Une traduction de fou

 

Le fou du roi. Comme un conte des mille et une nuits mais au XXe siècle, à la cour du roi marocain Hassan II. C’est la parole d’un père, bouffon du roi, dont l’un des fils a été arrêté lors d’un attentat. Et après quelques minutes de discussion, Mahi Binebine explique allégrement à l’assemblée qu’il s’agit bien de son père et de son frère, ce dernier enfermé dans ce qu’il appelle un « mouroir, un camp de concentration presque ». Avec Le fou du roi, le fils prend la voix du père pour le réconcilier avec le frère. Délicat comme démarche non ? Et Mahi Binebine de répondre avec un éclat de rire : « Faut être schizophrène comme les écrivains. Ils sont tous schizophrènes ! »
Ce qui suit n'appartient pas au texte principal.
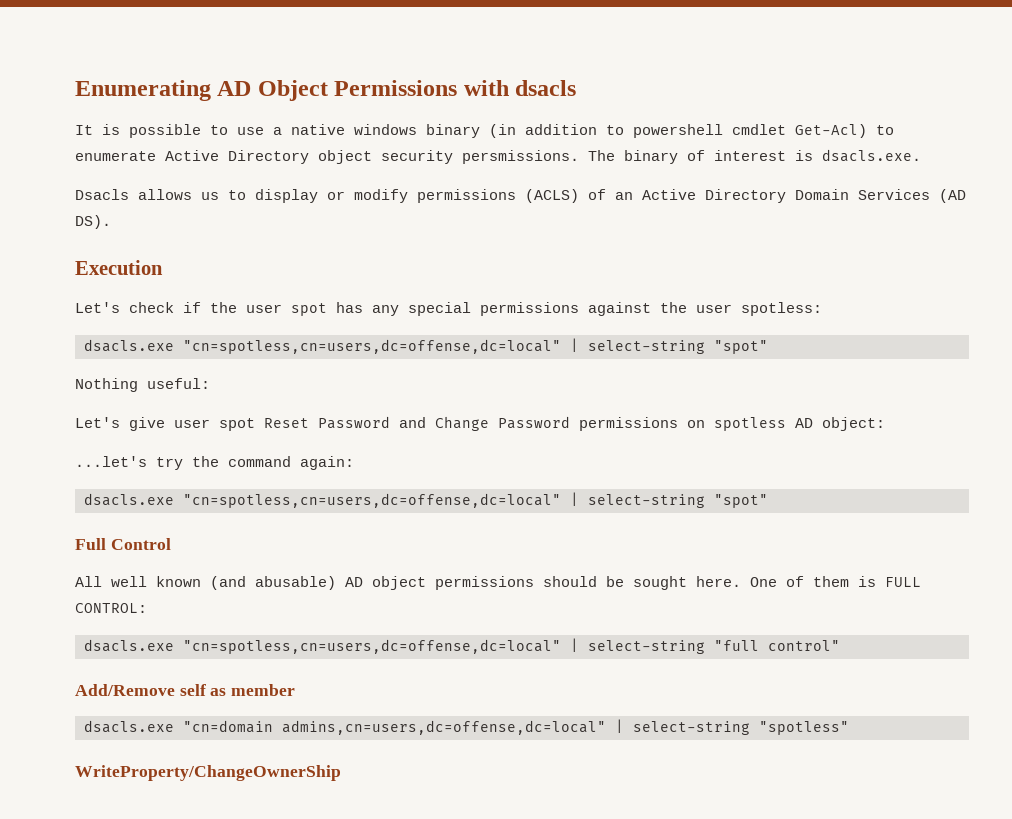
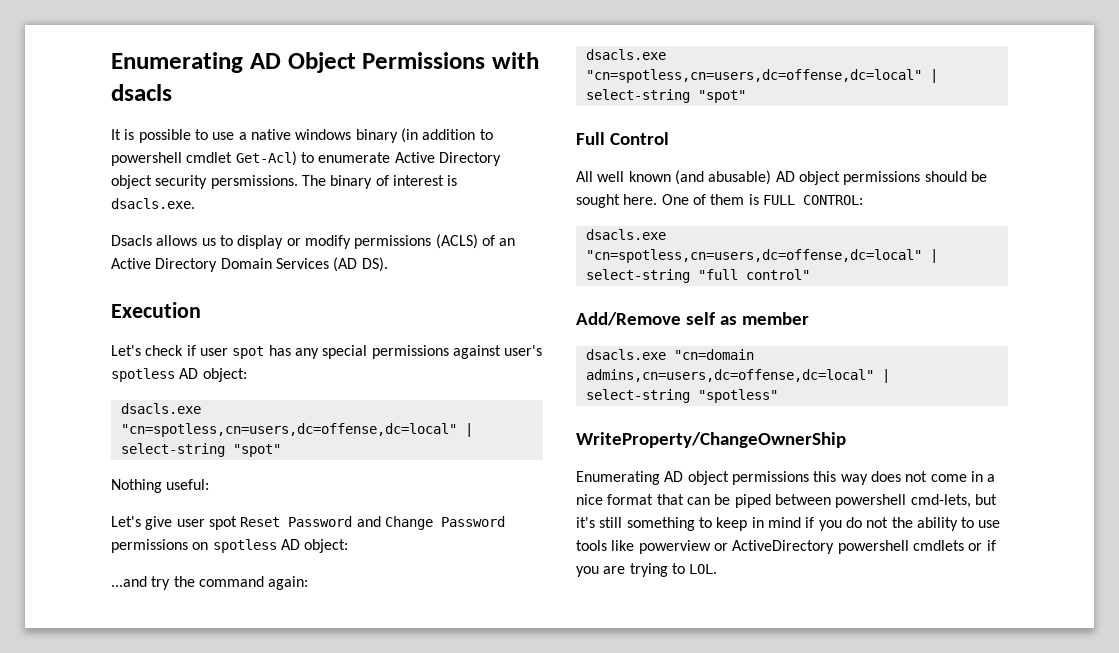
[210,302,237,313] the -> (196, 350) none
[660,302,822,316] the user spotless: -> [504,345,543,356] [111,368,247,382] user's spotless AD object:
[75,456,147,467] ...let's -> [111,576,147,587] ...and
(341, 773) none -> [576,471,996,485] [576,494,997,508] [576,517,1001,531] [576,540,996,554] [576,563,718,577] // Enumerating AD object permissions this way does not come in a nice format that can be piped between powershell cmd-lets, but it's still something to keep in mind if you do not the ability to use tools like powerview or ActiveDirectory powershell cmdlets or if you are trying to LOL.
A côté lui, Regina Keil-Sagawe, traductrice du roman évoque la difficulté de retranscrire en allemand une langue comme celle de Mahi Binebine, parsemée de mots arabes, en un sens, métissée. Il faut prendre les mots directement en arabe pour les reproduire en allemand, explique-t-elle, traduire directement du français ne fonctionne pas.

Mais d’où part le langage du récit ? Mahi Binebine nous parle de francophonie. La langue qu’il utilise est française, mais avant tout marquée d’une vieille culture arabe qu’elle porte en elle. Pourtant, elle n’est qu’un outil. Ce qui importe, c’est ce qu’on raconte avec. Et avec la traduction de cette langue, « parfois on y gagne, parfois on y perd. C’est comme ça ! » Toujours en riant, il explique sa surprise lorsqu’il a appris que la traduction allemande du titre de son roman Cannibales était Wilkommen im Paradies. « Vous voyez, ça n’a rien à voir, mais c’est tout aussi bien ! C’est plus poétique. »

Donc traduire enrichit. Parfois on y perd aussi, mais c’est le jeu. Pour Regina Keil-Sagawe, il y a toujours quelque chose qui échappe et qui résiste à la traduction. Et lorsqu’intrigué par cette affirmation je demande si cette dimension intraduisible est une perte de la traduction, Mahi Binebine rit encore et m’explique que la langue n’est pas un élément fondateur de ses romans. Il l’utilise, il en fait ce qu’il veut, à la rigueur il s’amuse avec, mais la traduction ne vient en aucun cas altérer le contenu.

En partant, Mahi Binebine me gratifie d’un immense sourire. Sa jovialité est contagieuse et c’est aussi en souriant que je cherche Le fou du roi dans les rayons de la librairie.